[Opening Passage provided section]

Very nice Compairson. I enjoyed reading it. althoug I do not own either set of speakers. I have foudn that typical entheustis speakers have more bass buil it with better midrange. while HTIB designs tend to push the bass off entirely on the subwoffer and focus on tweeterish sperkas for fronts and surrounds.


----------



## tonyvdb

Great job Mark :T Im going to place a link to this in my post here.


----------



## Jeff Aguilar

You did a really good review for us there. When I started looking into subs many years ago, I noticed this type of quality difference between my 'Big Store' brand and SVS. Like what you showed here, HUGE difference!


----------



## nova

Thank you. Looking it over now, maybe I should have done a little more on the drivers? Perhaps I'll add some more to this,... eventually. :bigsmile:


----------



## Noubourne

Great post! I used this to talk my friends out of HTIB.

They're using homemade speakers now - and although they are old and have a horrible finish, they actually sound ok so I'm working on pushing them toward some low-cost but respectable speakers like PSB or Monitor.

This is very helpful in illustrating the relative value.


----------



## wayne.xingle

Brilliant! So the speakers of all in one package of Onkyo are actually rubbish? Maybe I should get a amp+speakers rather than a package.


----------



## tonyvdb

wayne.xingle said:


> Brilliant! So the speakers of all in one package of Onkyo are actually rubbish? Maybe I should get a amp+speakers rather than a package.

[Closing Passage provided section]
[Opening Material provided section]

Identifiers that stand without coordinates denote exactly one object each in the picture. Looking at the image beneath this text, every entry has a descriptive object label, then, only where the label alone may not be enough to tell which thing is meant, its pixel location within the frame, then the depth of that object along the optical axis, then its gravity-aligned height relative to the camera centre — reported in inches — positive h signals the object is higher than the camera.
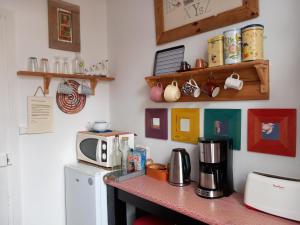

[Closing Material provided section]

Task instructions =>
1) Say whether each statement agrees with the speaker thread, answering yes or no and quoting the deciding words: (a) Noubourne's friends now use homemade speakers; (b) nova feels the drivers were covered in enough detail; (c) Jeff Aguilar saw little difference between his 'Big Store' brand sub and SVS.
2) Extend the speaker thread past its last quoted post.

Task responses =>
1)
(a) Yes: "They're using homemade speakers now"
(b) No: "maybe I should have done a little more on the drivers?"
(c) No: "HUGE difference!"

2)
Two things you need to consider, What you have for a budget and what HTIB system your talking about. 90% of the HTIB systems use speakers and subs that are far to small with cheap drivers and receivers. Onkyo particularly their top two systems are actually very good. They use good receivers and the speakers and sub are very good compared to others.
Right now the Onkyo HT S9400 here (Onkyos top end HTIB system) is at a pricepoint thats hard to beat.


----------



## nova

I would not say the Onkyo HTiB systems are rubbish. For the money they are pretty good. The old Kenwood system was pretty good at the time too. It was similar to the Onkyo's in that it had a respectable receiver, a nice little sub and speakers that got the job done. As I pointed out, my wife actually preferred the Kenwood speaker. 
Of course purchasing an AVR with the features you want and separate speakers you have auditioned along with a well rounded sub will in most cases result in superior sound; it will also cost a fair bit more.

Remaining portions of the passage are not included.